Out-Law News | 02 Sep 2016 | 12:07 pm | 3 min. read
Although the judgment appears to be a significant departure from previous decisions on the point, EAT judge David Richardson also said that whether or not pay protection would be an RA would very much depend on the circumstances of the case, according to employment law expert Sue Gilchrist of Pinsent Masons, the law firm behind Out-Law.com.
Whether pay protection measures were appropriate would always depend on "whether it is reasonable for the employer to have to take that step", the judge said. In addition, what was "reasonable" at one point in time could change in the future, should the need for the job disappear or the economic circumstances change, he said.
Previous decisions had made it clear that it was "highly unusual to require that a disabled employee is paid more than a non-disabled employee", for example in the case of sick pay, employment law expert Sue Gilchrist said.
"However, RAs do often result in what can appear to be a more favourable position for the disabled employee; and whether this is likely to be unpopular with other employees is an unattractive argument which was considered and strongly rejected by the employment tribunal and EAT in this case," she said.
"To help avoid this type of situation arising, clarity around such pay protection arrangements is required - no ambiguity should remain as to how long they are to apply or why they are being put in place. This should be made clear from the outset, with appropriate consideration given as to why this is reasonable in the context of making an RA," she said.
Andrew Powell, the employee in this case, had suffered a back injury which amounted to a disability for the purposes of the Equality Act, and which meant he was no longer able to work in a role that involved heavy lifting. His employer, G4S Cash Solutions, transferred him to the less skilled role of 'key runner', but kept him on the same salary. The employment tribunal heard evidence that these arrangements were in place for nearly a year, and that Powell had been led to believe that they would be long-term.
In 2013, G4S informed Powell that his pay would be cut by around 10%, to the level of the key runner role. It could not identify an alternative suitable role. Powell refused to accept the pay cut, and was dismissed. He then began an employment tribunal claim for unfair dismissal.
Under the Equality Act, an employer is required to make reasonable adjustments in cases where disabled employees are "at a substantial disadvantage" in comparison to employees that are not disabled.
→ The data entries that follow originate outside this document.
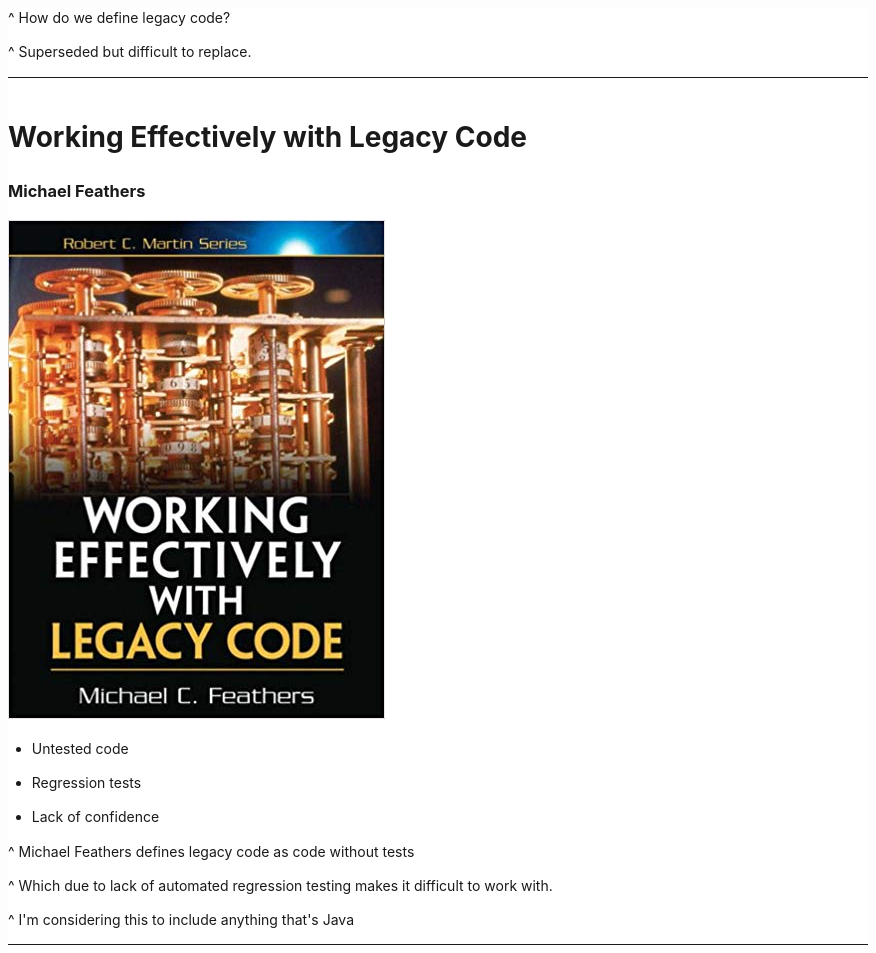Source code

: ^ How do we define legacy code?

^ Superseded but difficult to replace.

---

# Working Effectively with Legacy Code
### **Michael Feathers**

![right 100%](working-effectively.jpg)

- Untested code

- Regression tests

- Lack of confidence

^ Michael Feathers defines legacy code as code without tests

^ Which due to lack of automated regression testing makes it difficult to work with.

^ I'm considering this to include anything that's Java

---
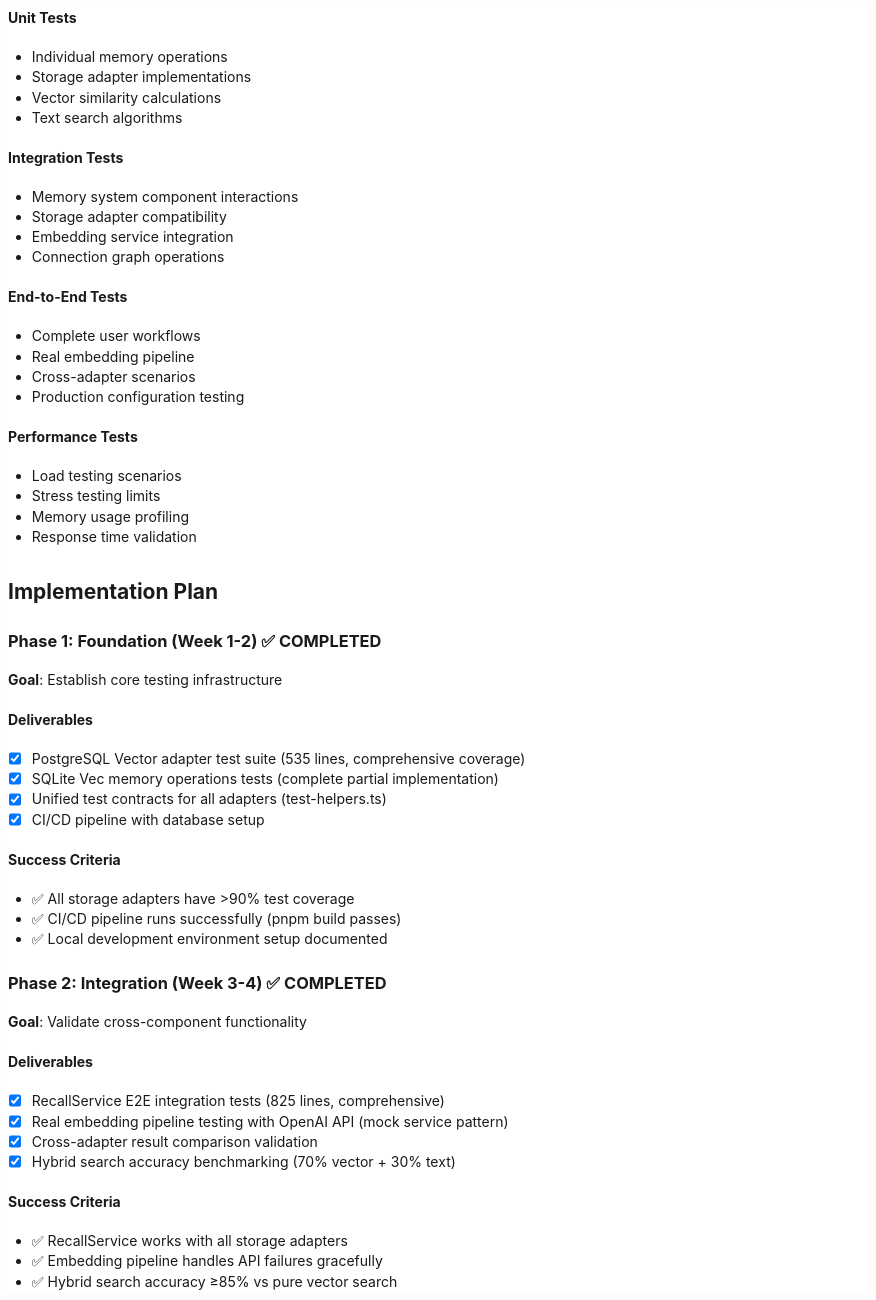#### Unit Tests
- Individual memory operations
- Storage adapter implementations
- Vector similarity calculations
- Text search algorithms

#### Integration Tests
- Memory system component interactions
- Storage adapter compatibility
- Embedding service integration
- Connection graph operations

#### End-to-End Tests
- Complete user workflows
- Real embedding pipeline
- Cross-adapter scenarios
- Production configuration testing

#### Performance Tests
- Load testing scenarios
- Stress testing limits
- Memory usage profiling
- Response time validation

## Implementation Plan

### Phase 1: Foundation (Week 1-2) ✅ COMPLETED
**Goal**: Establish core testing infrastructure

#### Deliverables
- [x] PostgreSQL Vector adapter test suite (535 lines, comprehensive coverage)
- [x] SQLite Vec memory operations tests (complete partial implementation)
- [x] Unified test contracts for all adapters (test-helpers.ts)
- [x] CI/CD pipeline with database setup

#### Success Criteria
- ✅ All storage adapters have >90% test coverage
- ✅ CI/CD pipeline runs successfully (pnpm build passes)
- ✅ Local development environment setup documented

### Phase 2: Integration (Week 3-4) ✅ COMPLETED
**Goal**: Validate cross-component functionality

#### Deliverables
- [x] RecallService E2E integration tests (825 lines, comprehensive)
- [x] Real embedding pipeline testing with OpenAI API (mock service pattern)
- [x] Cross-adapter result comparison validation
- [x] Hybrid search accuracy benchmarking (70% vector + 30% text)

#### Success Criteria
- ✅ RecallService works with all storage adapters
- ✅ Embedding pipeline handles API failures gracefully
- ✅ Hybrid search accuracy ≥85% vs pure vector search
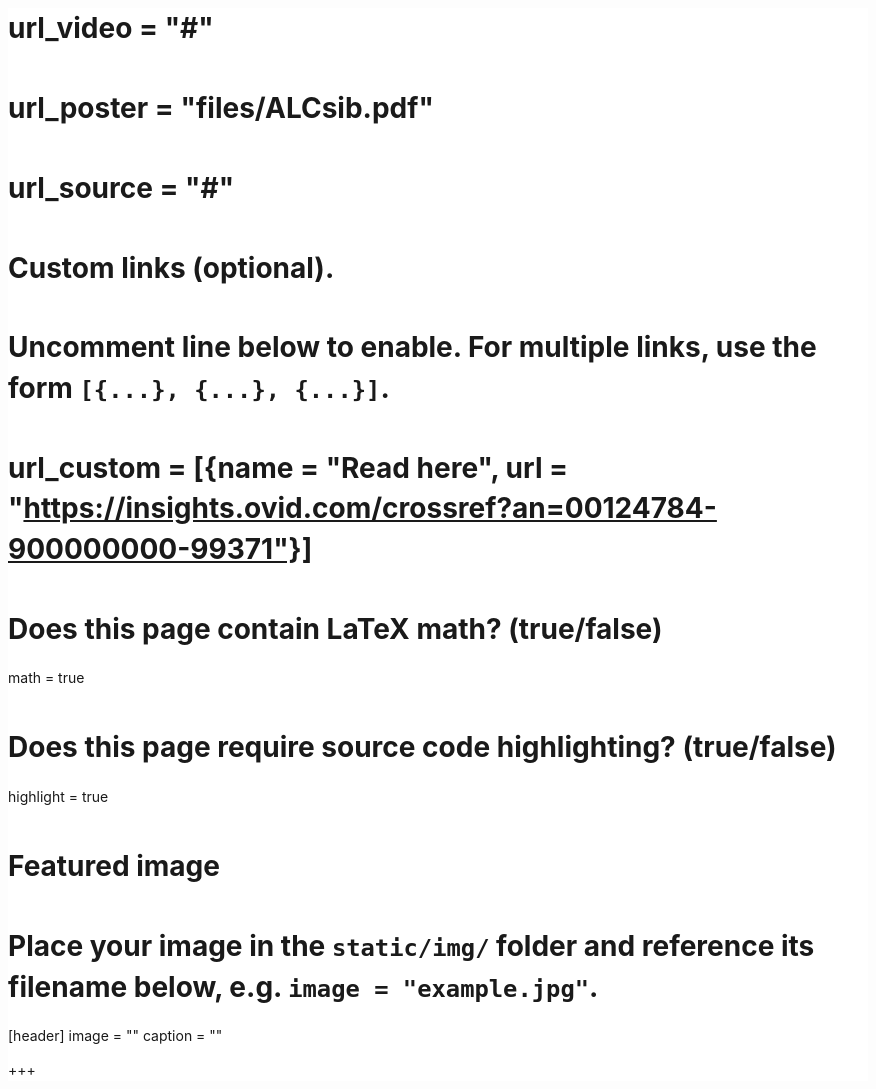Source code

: # url_video = "#"
# url_poster = "files/ALCsib.pdf"
# url_source = "#"

# Custom links (optional).
#   Uncomment line below to enable. For multiple links, use the form `[{...}, {...}, {...}]`.
# url_custom = [{name = "Read here", url = "https://insights.ovid.com/crossref?an=00124784-900000000-99371"}]

# Does this page contain LaTeX math? (true/false)
math = true

# Does this page require source code highlighting? (true/false)
highlight = true

# Featured image
# Place your image in the `static/img/` folder and reference its filename below, e.g. `image = "example.jpg"`.
[header]
image = ""
caption = ""

+++
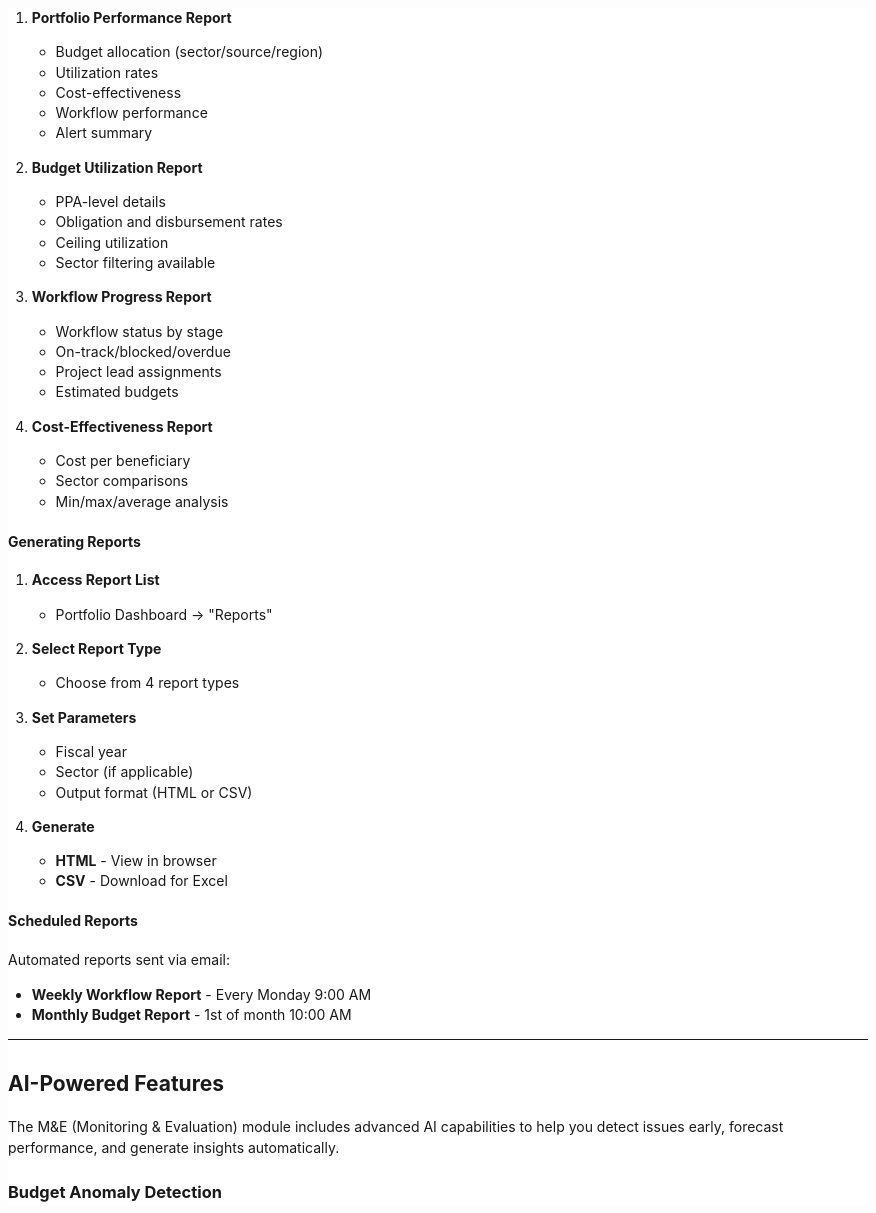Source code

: 1. **Portfolio Performance Report**
   - Budget allocation (sector/source/region)
   - Utilization rates
   - Cost-effectiveness
   - Workflow performance
   - Alert summary

2. **Budget Utilization Report**
   - PPA-level details
   - Obligation and disbursement rates
   - Ceiling utilization
   - Sector filtering available

3. **Workflow Progress Report**
   - Workflow status by stage
   - On-track/blocked/overdue
   - Project lead assignments
   - Estimated budgets

4. **Cost-Effectiveness Report**
   - Cost per beneficiary
   - Sector comparisons
   - Min/max/average analysis

#### Generating Reports

1. **Access Report List**
   - Portfolio Dashboard → "Reports"

2. **Select Report Type**
   - Choose from 4 report types

3. **Set Parameters**
   - Fiscal year
   - Sector (if applicable)
   - Output format (HTML or CSV)

4. **Generate**
   - **HTML** - View in browser
   - **CSV** - Download for Excel

#### Scheduled Reports

Automated reports sent via email:
- **Weekly Workflow Report** - Every Monday 9:00 AM
- **Monthly Budget Report** - 1st of month 10:00 AM

---

## AI-Powered Features

The M&E (Monitoring & Evaluation) module includes advanced AI capabilities to help you detect issues early, forecast performance, and generate insights automatically.

### Budget Anomaly Detection
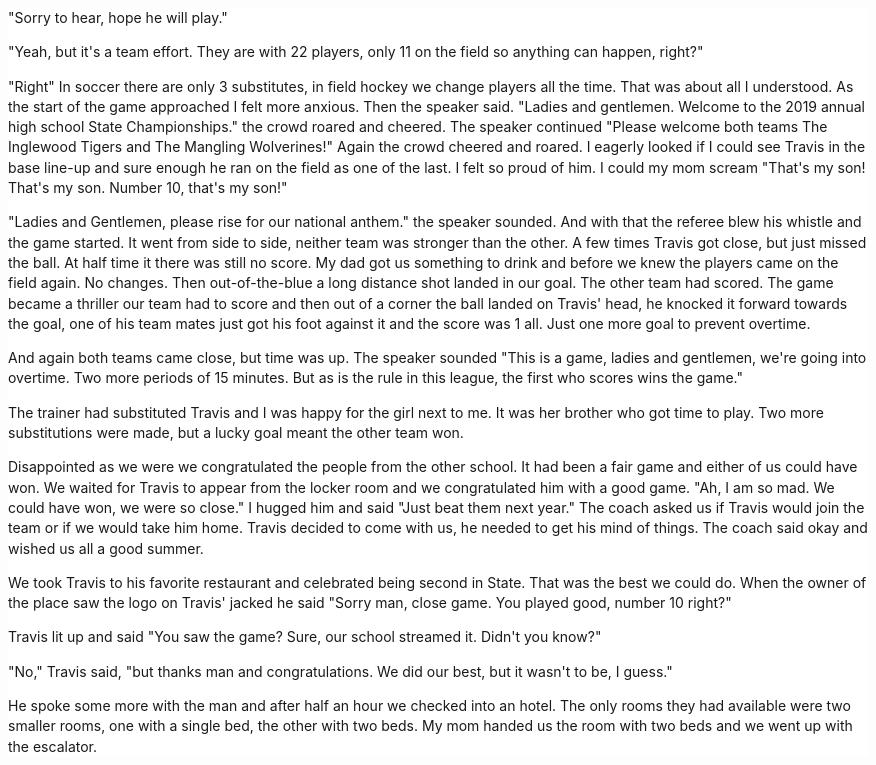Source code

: "Sorry to hear, hope he will play."

"Yeah, but it's a team effort. They are with 22 players, only 11 on the field
so anything can happen, right?"

"Right" In soccer there are only 3 substitutes, in field hockey we change
players all the time. That was about all I understood. As the start of the game
approached I felt more anxious. Then the speaker said. "Ladies and gentlemen.
Welcome to the 2019 annual high school State Championships." the crowd roared
and cheered. The speaker continued "Please welcome both teams The Inglewood
Tigers and The Mangling Wolverines!" Again the crowd cheered and roared. I
eagerly looked if I could see Travis in the base line-up and sure enough he ran
on the field as one of the last. I felt so proud of him. I could my mom scream
"That's my son! That's my son. Number 10, that's my son!"

"Ladies and Gentlemen, please rise for our national anthem." the speaker
sounded. And with that the referee blew his whistle and the game started. It
went from side to side, neither team was stronger than the other. A few times
Travis got close, but just missed the ball. At half time it there was still no
score. My dad got us something to drink and before we knew the players came on
the field again. No changes. Then out-of-the-blue a long distance shot landed in
our goal. The other team had scored. The game became a thriller our team had to
score and then out of a corner the ball landed on Travis' head, he knocked it
forward towards the goal, one of his team mates just got his foot against it and
the score was 1 all. Just one more goal to prevent overtime.

And again both teams came close, but time was up. The speaker sounded "This is a
game, ladies and gentlemen, we're going into overtime. Two more periods of 15
minutes. But as is the rule in this league, the first who scores wins the game."

The trainer had substituted Travis and I was happy for the girl next to me. It
was her brother who got time to play. Two more substitutions were made, but a
lucky goal meant the other team won.

Disappointed as we were we congratulated the people from the other school. It
had been a fair game and either of us could have won. We waited for Travis to
appear from the locker room and we congratulated him with a good game. "Ah, I
am so mad. We could have won, we were so close." I hugged him and said "Just
beat them next year." The coach asked us if Travis would join the team or if we
would take him home. Travis decided to come with us, he needed to get his mind
of things. The coach said okay and wished us all a good summer.

We took Travis to his favorite restaurant and celebrated being second in State.
That was the best we could do. When the owner of the place saw the logo on
Travis' jacked he said "Sorry man, close game. You played good, number 10
right?"

Travis lit up and said "You saw the game? Sure, our school streamed it. Didn't
you know?"

"No," Travis said, "but thanks man and congratulations. We did our best, but it
wasn't to be, I guess."

He spoke some more with the man and after half an hour we checked into an hotel.
The only rooms they had available were two smaller rooms, one with a single bed,
the other with two beds. My mom handed us the room with two beds and we went up
with the escalator.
Examples of what might be a reasonable adjustment are set out in statutory guidance, and many of these "involve additional cost to the employer", according to the EAT judge in this case.
For this reason, the judge said that he could see "no reason in principle" why this could not extend to protecting an employee's pay "in conjunction with other measures to counter the employee's disadvantage through disability".
"The objectives of the legislation plainly envisage an element of cost to the employer; if an adjustment is one which it is reasonable for the employer to have to make, it is not a matter for charity, but a legal requirement reflecting the expectations of parliament and society," he said. "The objective is to keep employees in work, and I see no reason why a package of measures for this purpose, which includes some pay protection, should not be a reasonable adjustment."
"I do not expect that it will be an everyday event for an employment tribunal to conclude that an employer is required to make up an employee's pay long-term to any significant extent – but I can envisage cases where this may be a reasonable adjustment for an employer to have to make as part of a package of reasonable adjustments to get an employee back to work or keep an employee in work ... The financial considerations will always have to be weighed in the balance by the employment tribunal," he said.
If the EAT judge had not upheld the employment tribunal's decision on this point, he would have upheld a 'cross-appeal' brought by Powell that G4S had imposed a variation of his contract on him without his consent, he said.